We must place concertación at the center of the government’s economic policy, and even incorporate it into the drafting of governmental policy as a whole. Only by doing so will we be able to reach solutions that give the country the stability it needs to move forward.

* Restore the environment. The ecological crisis is one of El Salvador's most pressing problems. In all of Latin America, only Haiti has a worse soil deterioration problem. With our rivers dying and our lakes polluted, we are mortgaging off the entire country's future.

Ecological policy is thus key. This should include the passage of legislation regarding these important topics-which involves, among other things, legal recognition of crimes against the environment. This policy must also include the development of environmental recovery programs throughout the country, especially the Lempa river basin, which would in turn guarantee the future or our drinking water and energy supply. These programs will absorb much of our effort, and we offer them as a challenge to the youth of El Salvador.

* Fight for Central American Integration and concertación with the rest of Latin America on economic issues. The challenge of the current economic globalization process is not reduced to globalizing or not globalizing. The latter option does not exist. The only real option is to globalize or be globalized. It is better for us to move towards globalization, appropriating the process ourselves in a conscious and creative manner, than to be passive and end up globalized under the worst possible conditions for our countries and our peoples.

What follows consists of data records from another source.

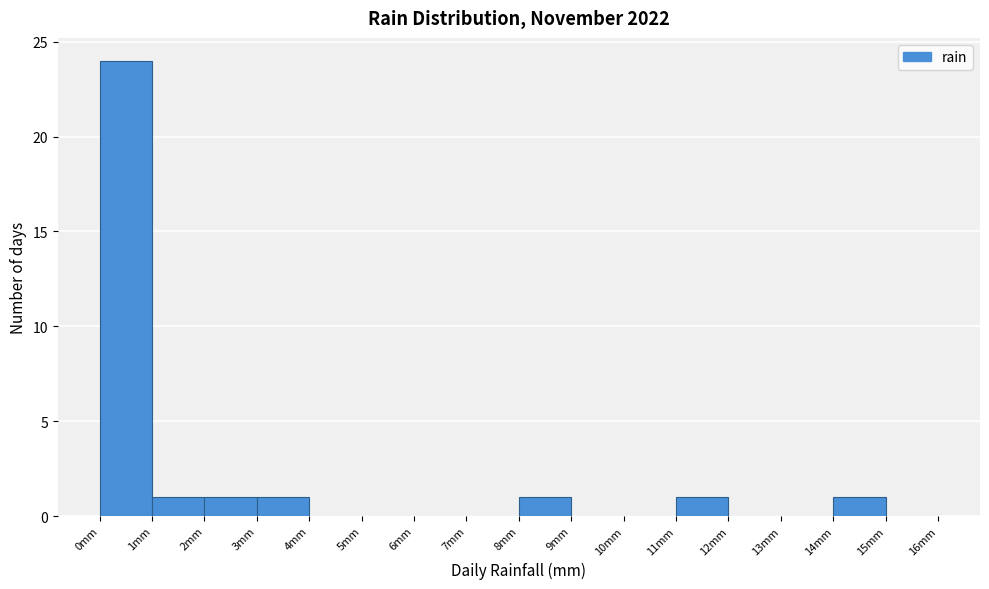

Reading left to right, list every bar in this chart as the range it spans on the x-axis followed by its height. The values are not printed on the chart, so give them approximately, as read against the axis.

0 to 1: 24
1 to 2: 1
2 to 3: 1
3 to 4: 1
4 to 5: 0
5 to 6: 0
6 to 7: 0
7 to 8: 0
8 to 9: 1
9 to 10: 0
10 to 11: 0
11 to 12: 1
12 to 13: 0
13 to 14: 0
14 to 15: 1
15 to 16: 0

To positively take on this pressing challenge of our times, it is indispensable to be larger. The only way to do that is to integrate ourselves with the rest of Latin America. An insolated El Salvador has no hope of discussing anything with anyone or reaching any kind of medium-or long-term growth. Central American integration is not only a historical necessity, it is economically and socially key to responding to the current global challenges.

From a unified Central America, with more negotiating leverage, deciding according to its interests, we can open ourselves up to that vast terrain of integration-Latin America as a whole-to which we are united by so much suffering and such long-held hope.